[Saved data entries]
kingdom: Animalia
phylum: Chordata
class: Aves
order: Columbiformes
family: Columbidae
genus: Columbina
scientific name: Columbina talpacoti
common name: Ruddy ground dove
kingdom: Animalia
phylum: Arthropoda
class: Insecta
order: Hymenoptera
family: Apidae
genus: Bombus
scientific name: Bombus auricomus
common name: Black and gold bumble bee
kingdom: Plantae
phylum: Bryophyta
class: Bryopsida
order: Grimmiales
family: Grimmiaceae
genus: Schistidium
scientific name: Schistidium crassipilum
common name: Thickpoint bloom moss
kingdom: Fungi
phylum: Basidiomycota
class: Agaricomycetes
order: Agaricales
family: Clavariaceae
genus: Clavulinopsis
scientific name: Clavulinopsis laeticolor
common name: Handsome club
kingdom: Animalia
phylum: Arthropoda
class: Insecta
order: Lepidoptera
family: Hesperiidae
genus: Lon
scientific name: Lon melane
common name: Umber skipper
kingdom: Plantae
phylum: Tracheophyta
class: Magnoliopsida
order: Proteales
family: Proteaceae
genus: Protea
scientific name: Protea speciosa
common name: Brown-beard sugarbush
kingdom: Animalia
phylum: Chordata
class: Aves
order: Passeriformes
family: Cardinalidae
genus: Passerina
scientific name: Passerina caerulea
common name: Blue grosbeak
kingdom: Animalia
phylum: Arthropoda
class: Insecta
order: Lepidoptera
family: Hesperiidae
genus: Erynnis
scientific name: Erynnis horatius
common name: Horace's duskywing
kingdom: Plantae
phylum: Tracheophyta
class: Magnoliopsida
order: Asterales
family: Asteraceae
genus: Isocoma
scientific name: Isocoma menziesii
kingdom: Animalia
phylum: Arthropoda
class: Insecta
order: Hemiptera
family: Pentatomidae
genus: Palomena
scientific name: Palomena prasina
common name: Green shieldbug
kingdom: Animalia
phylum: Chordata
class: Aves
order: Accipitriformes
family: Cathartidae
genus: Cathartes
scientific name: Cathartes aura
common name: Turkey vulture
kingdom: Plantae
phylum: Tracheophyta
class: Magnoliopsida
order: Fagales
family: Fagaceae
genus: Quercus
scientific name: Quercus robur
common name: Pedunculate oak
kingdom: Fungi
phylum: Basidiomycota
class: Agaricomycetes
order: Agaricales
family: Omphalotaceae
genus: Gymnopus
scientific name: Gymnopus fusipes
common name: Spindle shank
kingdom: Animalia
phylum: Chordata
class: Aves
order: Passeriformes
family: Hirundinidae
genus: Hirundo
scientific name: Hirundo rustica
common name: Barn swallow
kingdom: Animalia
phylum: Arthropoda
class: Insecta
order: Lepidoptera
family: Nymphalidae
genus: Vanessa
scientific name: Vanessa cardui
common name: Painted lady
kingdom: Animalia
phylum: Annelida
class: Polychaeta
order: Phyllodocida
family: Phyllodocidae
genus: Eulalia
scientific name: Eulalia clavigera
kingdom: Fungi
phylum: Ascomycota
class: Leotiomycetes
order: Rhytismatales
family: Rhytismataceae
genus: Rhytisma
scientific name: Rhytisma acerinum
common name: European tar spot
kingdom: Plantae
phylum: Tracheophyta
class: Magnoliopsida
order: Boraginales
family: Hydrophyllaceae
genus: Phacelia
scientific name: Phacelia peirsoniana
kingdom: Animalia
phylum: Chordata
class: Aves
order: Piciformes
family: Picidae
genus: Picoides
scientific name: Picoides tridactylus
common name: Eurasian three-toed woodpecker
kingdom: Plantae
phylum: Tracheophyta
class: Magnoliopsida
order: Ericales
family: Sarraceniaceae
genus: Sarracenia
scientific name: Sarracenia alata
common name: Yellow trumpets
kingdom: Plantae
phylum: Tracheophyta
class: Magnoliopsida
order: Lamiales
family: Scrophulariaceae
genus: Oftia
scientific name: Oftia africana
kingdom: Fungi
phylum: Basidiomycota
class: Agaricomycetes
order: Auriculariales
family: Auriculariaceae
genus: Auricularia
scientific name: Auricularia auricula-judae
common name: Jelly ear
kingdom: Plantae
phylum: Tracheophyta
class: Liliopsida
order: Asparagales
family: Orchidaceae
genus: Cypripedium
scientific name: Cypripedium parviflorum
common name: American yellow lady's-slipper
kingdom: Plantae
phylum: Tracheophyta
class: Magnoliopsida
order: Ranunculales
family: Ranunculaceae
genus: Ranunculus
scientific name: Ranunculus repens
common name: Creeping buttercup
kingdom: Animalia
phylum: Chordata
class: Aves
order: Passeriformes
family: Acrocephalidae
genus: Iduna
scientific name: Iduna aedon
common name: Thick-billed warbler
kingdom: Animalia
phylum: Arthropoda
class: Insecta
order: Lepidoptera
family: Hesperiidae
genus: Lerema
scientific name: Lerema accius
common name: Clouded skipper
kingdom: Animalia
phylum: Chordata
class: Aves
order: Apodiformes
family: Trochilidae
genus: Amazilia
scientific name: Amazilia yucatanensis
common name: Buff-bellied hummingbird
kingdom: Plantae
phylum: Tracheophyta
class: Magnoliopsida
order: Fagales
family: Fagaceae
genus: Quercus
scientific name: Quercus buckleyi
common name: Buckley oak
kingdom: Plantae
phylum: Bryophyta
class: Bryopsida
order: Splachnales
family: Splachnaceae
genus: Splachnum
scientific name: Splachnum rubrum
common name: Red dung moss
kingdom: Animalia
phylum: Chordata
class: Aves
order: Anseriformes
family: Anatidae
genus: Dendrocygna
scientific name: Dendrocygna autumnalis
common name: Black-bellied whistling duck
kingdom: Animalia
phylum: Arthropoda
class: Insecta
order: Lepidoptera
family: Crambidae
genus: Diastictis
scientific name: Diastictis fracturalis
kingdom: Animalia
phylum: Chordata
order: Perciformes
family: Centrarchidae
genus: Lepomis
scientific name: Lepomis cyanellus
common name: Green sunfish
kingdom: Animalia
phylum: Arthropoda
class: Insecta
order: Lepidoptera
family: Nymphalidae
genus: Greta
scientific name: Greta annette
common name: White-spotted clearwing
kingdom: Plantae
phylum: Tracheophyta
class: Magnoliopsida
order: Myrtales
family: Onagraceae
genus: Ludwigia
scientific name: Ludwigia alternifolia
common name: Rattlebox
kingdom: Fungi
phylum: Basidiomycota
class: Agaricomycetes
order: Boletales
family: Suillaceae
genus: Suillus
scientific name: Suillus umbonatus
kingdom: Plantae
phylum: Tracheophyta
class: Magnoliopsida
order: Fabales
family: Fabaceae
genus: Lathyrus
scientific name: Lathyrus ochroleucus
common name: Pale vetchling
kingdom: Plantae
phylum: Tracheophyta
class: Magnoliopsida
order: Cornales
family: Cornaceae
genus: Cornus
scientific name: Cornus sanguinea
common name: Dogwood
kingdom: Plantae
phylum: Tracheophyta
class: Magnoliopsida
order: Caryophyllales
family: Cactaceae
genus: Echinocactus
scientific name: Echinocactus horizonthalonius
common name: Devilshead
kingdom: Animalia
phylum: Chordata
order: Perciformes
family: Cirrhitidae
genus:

▶ **Exercise directions**
Can you reproduce every line of the records above, word for word and unchanged?

▶ **Output**
kingdom: Animalia
phylum: Chordata
class: Aves
order: Columbiformes
family: Columbidae
genus: Columbina
scientific name: Columbina talpacoti
common name: Ruddy ground dove
kingdom: Animalia
phylum: Arthropoda
class: Insecta
order: Hymenoptera
family: Apidae
genus: Bombus
scientific name: Bombus auricomus
common name: Black and gold bumble bee
kingdom: Plantae
phylum: Bryophyta
class: Bryopsida
order: Grimmiales
family: Grimmiaceae
genus: Schistidium
scientific name: Schistidium crassipilum
common name: Thickpoint bloom moss
kingdom: Fungi
phylum: Basidiomycota
class: Agaricomycetes
order: Agaricales
family: Clavariaceae
genus: Clavulinopsis
scientific name: Clavulinopsis laeticolor
common name: Handsome club
kingdom: Animalia
phylum: Arthropoda
class: Insecta
order: Lepidoptera
family: Hesperiidae
genus: Lon
scientific name: Lon melane
common name: Umber skipper
kingdom: Plantae
phylum: Tracheophyta
class: Magnoliopsida
order: Proteales
family: Proteaceae
genus: Protea
scientific name: Protea speciosa
common name: Brown-beard sugarbush
kingdom: Animalia
phylum: Chordata
class: Aves
order: Passeriformes
family: Cardinalidae
genus: Passerina
scientific name: Passerina caerulea
common name: Blue grosbeak
kingdom: Animalia
phylum: Arthropoda
class: Insecta
order: Lepidoptera
family: Hesperiidae
genus: Erynnis
scientific name: Erynnis horatius
common name: Horace's duskywing
kingdom: Plantae
phylum: Tracheophyta
class: Magnoliopsida
order: Asterales
family: Asteraceae
genus: Isocoma
scientific name: Isocoma menziesii
kingdom: Animalia
phylum: Arthropoda
class: Insecta
order: Hemiptera
family: Pentatomidae
genus: Palomena
scientific name: Palomena prasina
common name: Green shieldbug
kingdom: Animalia
phylum: Chordata
class: Aves
order: Accipitriformes
family: Cathartidae
genus: Cathartes
scientific name: Cathartes aura
common name: Turkey vulture
kingdom: Plantae
phylum: Tracheophyta
class: Magnoliopsida
order: Fagales
family: Fagaceae
genus: Quercus
scientific name: Quercus robur
common name: Pedunculate oak
kingdom: Fungi
phylum: Basidiomycota
class: Agaricomycetes
order: Agaricales
family: Omphalotaceae
genus: Gymnopus
scientific name: Gymnopus fusipes
common name: Spindle shank
kingdom: Animalia
phylum: Chordata
class: Aves
order: Passeriformes
family: Hirundinidae
genus: Hirundo
scientific name: Hirundo rustica
common name: Barn swallow
kingdom: Animalia
phylum: Arthropoda
class: Insecta
order: Lepidoptera
family: Nymphalidae
genus: Vanessa
scientific name: Vanessa cardui
common name: Painted lady
kingdom: Animalia
phylum: Annelida
class: Polychaeta
order: Phyllodocida
family: Phyllodocidae
genus: Eulalia
scientific name: Eulalia clavigera
kingdom: Fungi
phylum: Ascomycota
class: Leotiomycetes
order: Rhytismatales
family: Rhytismataceae
genus: Rhytisma
scientific name: Rhytisma acerinum
common name: European tar spot
kingdom: Plantae
phylum: Tracheophyta
class: Magnoliopsida
order: Boraginales
family: Hydrophyllaceae
genus: Phacelia
scientific name: Phacelia peirsoniana
kingdom: Animalia
phylum: Chordata
class: Aves
order: Piciformes
family: Picidae
genus: Picoides
scientific name: Picoides tridactylus
common name: Eurasian three-toed woodpecker
kingdom: Plantae
phylum: Tracheophyta
class: Magnoliopsida
order: Ericales
family: Sarraceniaceae
genus: Sarracenia
scientific name: Sarracenia alata
common name: Yellow trumpets
kingdom: Plantae
phylum: Tracheophyta
class: Magnoliopsida
order: Lamiales
family: Scrophulariaceae
genus: Oftia
scientific name: Oftia africana
kingdom: Fungi
phylum: Basidiomycota
class: Agaricomycetes
order: Auriculariales
family: Auriculariaceae
genus: Auricularia
scientific name: Auricularia auricula-judae
common name: Jelly ear
kingdom: Plantae
phylum: Tracheophyta
class: Liliopsida
order: Asparagales
family: Orchidaceae
genus: Cypripedium
scientific name: Cypripedium parviflorum
common name: American yellow lady's-slipper
kingdom: Plantae
phylum: Tracheophyta
class: Magnoliopsida
order: Ranunculales
family: Ranunculaceae
genus: Ranunculus
scientific name: Ranunculus repens
common name: Creeping buttercup
kingdom: Animalia
phylum: Chordata
class: Aves
order: Passeriformes
family: Acrocephalidae
genus: Iduna
scientific name: Iduna aedon
common name: Thick-billed warbler
kingdom: Animalia
phylum: Arthropoda
class: Insecta
order: Lepidoptera
family: Hesperiidae
genus: Lerema
scientific name: Lerema accius
common name: Clouded skipper
kingdom: Animalia
phylum: Chordata
class: Aves
order: Apodiformes
family: Trochilidae
genus: Amazilia
scientific name: Amazilia yucatanensis
common name: Buff-bellied hummingbird
kingdom: Plantae
phylum: Tracheophyta
class: Magnoliopsida
order: Fagales
family: Fagaceae
genus: Quercus
scientific name: Quercus buckleyi
common name: Buckley oak
kingdom: Plantae
phylum: Bryophyta
class: Bryopsida
order: Splachnales
family: Splachnaceae
genus: Splachnum
scientific name: Splachnum rubrum
common name: Red dung moss
kingdom: Animalia
phylum: Chordata
class: Aves
order: Anseriformes
family: Anatidae
genus: Dendrocygna
scientific name: Dendrocygna autumnalis
common name: Black-bellied whistling duck
kingdom: Animalia
phylum: Arthropoda
class: Insecta
order: Lepidoptera
family: Crambidae
genus: Diastictis
scientific name: Diastictis fracturalis
kingdom: Animalia
phylum: Chordata
order: Perciformes
family: Centrarchidae
genus: Lepomis
scientific name: Lepomis cyanellus
common name: Green sunfish
kingdom: Animalia
phylum: Arthropoda
class: Insecta
order: Lepidoptera
family: Nymphalidae
genus: Greta
scientific name: Greta annette
common name: White-spotted clearwing
kingdom: Plantae
phylum: Tracheophyta
class: Magnoliopsida
order: Myrtales
family: Onagraceae
genus: Ludwigia
scientific name: Ludwigia alternifolia
common name: Rattlebox
kingdom: Fungi
phylum: Basidiomycota
class: Agaricomycetes
order: Boletales
family: Suillaceae
genus: Suillus
scientific name: Suillus umbonatus
kingdom: Plantae
phylum: Tracheophyta
class: Magnoliopsida
order: Fabales
family: Fabaceae
genus: Lathyrus
scientific name: Lathyrus ochroleucus
common name: Pale vetchling
kingdom: Plantae
phylum: Tracheophyta
class: Magnoliopsida
order: Cornales
family: Cornaceae
genus: Cornus
scientific name: Cornus sanguinea
common name: Dogwood
kingdom: Plantae
phylum: Tracheophyta
class: Magnoliopsida
order: Caryophyllales
family: Cactaceae
genus: Echinocactus
scientific name: Echinocactus horizonthalonius
common name: Devilshead
kingdom: Animalia
phylum: Chordata
order: Perciformes
family: Cirrhitidae
genus:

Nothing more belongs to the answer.